6/7/2004

Gladiator, Versionen

Der Artikel über verschiedene Antiken-Versionen im Hollywood-Format im Times Literary Supplement ist in jenem herablassend-neckischen Ton geschrieben, den etwa auch der SPIEGEL als deutscher Meister der Dummfrechheit kultiviert, aber ein paar interessante Fakten gibt es doch. So etwa über die zwei Versionen von "Gladiator", die verfilmte und die nicht verfilmte. Und jetzt raten Sie mal, welche dem Autor mit Abstand besser gefallen hat:

Reading the extant drafts side-by-side is a dispiriting education in the Hollywood process. Franzoni’s script is characteristically wordy and often ponderous, but has a satirical edge and a surreal, Felliniesque heightening of historical strangeness entirely lacking from the later versions.

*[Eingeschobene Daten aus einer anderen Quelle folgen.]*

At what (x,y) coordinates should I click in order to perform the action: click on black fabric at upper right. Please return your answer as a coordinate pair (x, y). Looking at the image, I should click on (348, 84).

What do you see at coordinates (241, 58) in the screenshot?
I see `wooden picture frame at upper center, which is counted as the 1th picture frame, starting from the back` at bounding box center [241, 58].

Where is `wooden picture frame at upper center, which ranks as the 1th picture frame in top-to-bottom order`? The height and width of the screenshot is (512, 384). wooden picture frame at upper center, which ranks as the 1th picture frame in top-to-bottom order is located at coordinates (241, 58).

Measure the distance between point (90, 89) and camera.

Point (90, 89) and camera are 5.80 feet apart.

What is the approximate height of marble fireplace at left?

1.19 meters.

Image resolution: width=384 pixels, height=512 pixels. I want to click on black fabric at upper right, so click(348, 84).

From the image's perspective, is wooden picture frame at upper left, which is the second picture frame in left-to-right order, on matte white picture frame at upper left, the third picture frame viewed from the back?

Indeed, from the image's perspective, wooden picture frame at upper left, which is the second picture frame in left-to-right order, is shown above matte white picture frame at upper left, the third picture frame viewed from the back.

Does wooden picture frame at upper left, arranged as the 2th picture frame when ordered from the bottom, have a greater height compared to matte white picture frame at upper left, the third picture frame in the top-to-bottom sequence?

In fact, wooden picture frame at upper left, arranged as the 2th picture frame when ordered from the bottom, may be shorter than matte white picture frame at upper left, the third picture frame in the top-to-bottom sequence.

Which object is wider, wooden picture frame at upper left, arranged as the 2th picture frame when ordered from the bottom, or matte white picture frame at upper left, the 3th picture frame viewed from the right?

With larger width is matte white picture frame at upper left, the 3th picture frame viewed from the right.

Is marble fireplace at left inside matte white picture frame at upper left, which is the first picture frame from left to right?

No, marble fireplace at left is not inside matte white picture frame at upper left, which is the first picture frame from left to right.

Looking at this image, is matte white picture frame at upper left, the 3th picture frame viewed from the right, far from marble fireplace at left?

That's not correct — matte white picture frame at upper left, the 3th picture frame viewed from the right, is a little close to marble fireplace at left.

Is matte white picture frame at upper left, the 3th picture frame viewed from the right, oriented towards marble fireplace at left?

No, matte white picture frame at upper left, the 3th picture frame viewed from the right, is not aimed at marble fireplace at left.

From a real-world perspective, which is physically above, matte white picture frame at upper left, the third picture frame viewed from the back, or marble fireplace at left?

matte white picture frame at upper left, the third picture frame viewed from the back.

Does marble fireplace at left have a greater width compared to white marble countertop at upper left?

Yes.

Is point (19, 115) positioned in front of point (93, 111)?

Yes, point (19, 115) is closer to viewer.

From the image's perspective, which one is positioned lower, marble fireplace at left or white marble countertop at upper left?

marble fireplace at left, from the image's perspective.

In one astonishing early sequence, the hero and his fellow slaves are unloaded from their shuttered wagon in what they chillingly believe to be an execution spot in a Central European forest, only to become aware of unearthly lights and sounds between the trees: they emerge to find themselves in the Colosseum in Rome, planted with trees to resemble a forest, and "looking back at them are fifty thousand fans – and as one, like some surreal canned sound track, they all laugh". By contrast, Logan’s version is a miserable, pedestrian parade of Hollywood clichés, with a risible ending in which the hero literally rides off into the sunset with his surrogate son, the (historically solecistic) younger Verus.